From James Madison to William Bradford, [early March] 1775
To William Bradford
[Early March 1775]1
Dear Sir,
I intend to throw this in the way of Mr David Hoopes2 who I hear is setting out for Philada. As it is uncertain whether he may get it I shall only return a short answer to yours of Jany 4th. [Mr Dunlap’s mistake about price of his paper—the 2 Vol. of Papers too dear & vide lit.]3
We had a report here a few days [ago] that the New Yorkers had again given way & that the assembly had voted the proceedings of the Congress illegal. It raised a surprizing spirit of indignation & resentment which however Subsided on the report’s being contradicted. The intimation you gave me of the state of affairs there prepared me to hear it without Surprize.
I lately saw in one of our Gazettes a pamphlet in answer to the friendly address &c: by what you informed me I conjecture it to have been written by Genl. Lee. It has much Spirit and Vivacity & contains some very sensible remarks. Some of our old bigots did not altogether approve the Strictures on the Clergy & King Charles; but it was generally, nay with this exception, universally, applauded.4 I wish most heartily we had Rivington & his ministerial Gazetteers for 24. hours in this place. Execrable as their designs are, they would meet with adequate punishment. How different is the Spirit of Virginia from that of N York? A fellow was lately tarred & feathered for treating one [of] our county committees with disre[s]pect; in NY. they insult the whole Colony and Continent with impunity!5
Some persons have expressed to me a curiosity to See the Friendly Address &c and as you mention it as the best performance on that Side of the dispute & promise to Send it with Ferguson &c I should be obliged to you for it.6 If you should See Mr Hoops and are acquainted with him if he is not to much encumbered on his return perhaps he would be kind enough to bring them. I shall add no more at present for the reason above mentioned, but that I am Yours most Sincerely & affectionately:
JM Jun.
1. JM probably wrote this undated letter early in March because on the 17th he mentions it as having been sent “very lately” by David Hoops.
2. David Hoops (ca. 1757–post-1791), a son of Adam Hoops, was probably in Virginia to plan his move there as a Louisa County farmer. By 1777 he was farming in Frederickville Parish, about thirty-five miles from Montpelier, but shortly thereafter he moved back to Pennsylvania. He was related by marriage to Patrick Henry’s half-brother, Colonel John Syme, Jr. (Malcolm H. Harris, History of Louisa County, Virginia [Richmond, 1936], p. 162; Pennsylvania Magazine of History and Biography, XXV [1911], 512).
3. Bradford’s brackets evidently inclose a mention of two subjects about which JM wrote at some length in his original letter, as signified by vide lit. To what “2 Vol.” he referred is unknown, but apparently he had been overcharged for Dunlap’s newspaper (JM to Bradford, 26 November 1774, n. 2; and Bradford to JM, 4 January 1775, n. 1).

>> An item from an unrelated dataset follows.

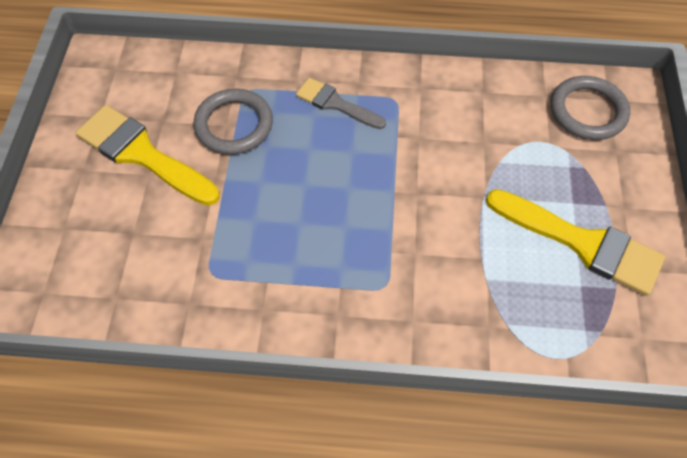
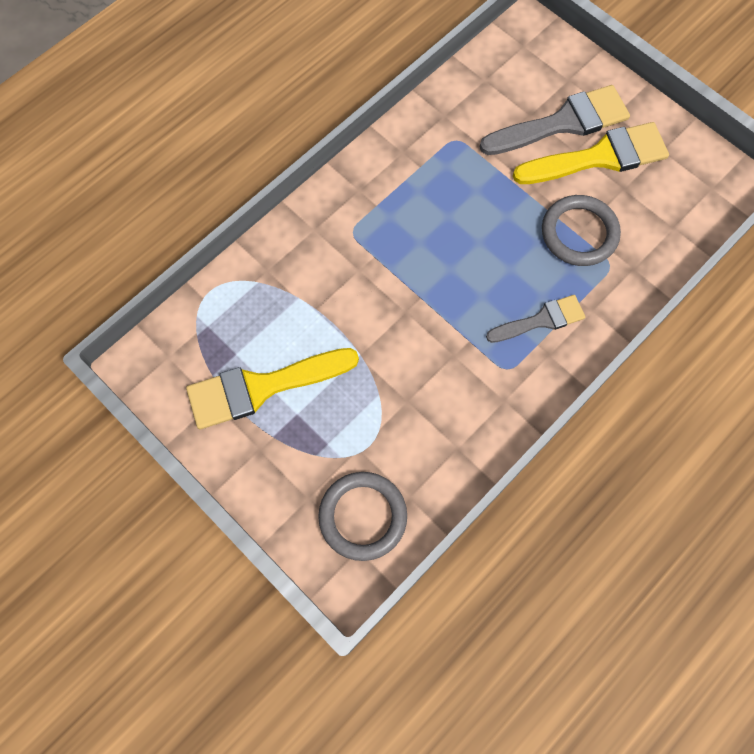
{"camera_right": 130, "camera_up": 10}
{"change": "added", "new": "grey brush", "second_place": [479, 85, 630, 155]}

4. See Bradford to JM, 4 January 1775, n. 5. Confident that Reverend Myles Cooper had written the anonymous Friendly Address, Charles Lee opened his reply (Strictures on a Pamphlet) to it by accusing every high “Ecclesiastick” of the Church of England of “want of candour and truth, the apparent spirit of persecution … and the zeal for arbitrary power.” He then continued: “I believe there are at least ninety-nine Americans in a hundred, who think that Charles the First was an execrable tyrant; that he met with no harder fate than he deserved; and that his two Sons ought, in justice, to have made the same exit.” JM probably read Lee’s essay in the Virginia Gazette (Williamsburg, Purdie) of 3 February 1775.
5. This episode has not been identified. On 10 March 1782, however, Thomas Parker, in a letter to Governor Benjamin Harrison of Virginia, mentioned the tar and feathering of Tories in Isle of Wight County seven years before (William P. Palmer et al., eds., Calendar of Virginia State Papers and Other Manuscripts [11 vols.; Richmond, 1875–93], III, 92). In the Magazine of History and Notes and Queries, III (New York, 1906), 156, a letter from Williamsburg of 27 November 1774 is summarized, telling of a pole erected opposite the Raleigh Tavern, “upon which was hung a large mop and a bag of feathers and under it a bucket of tar.”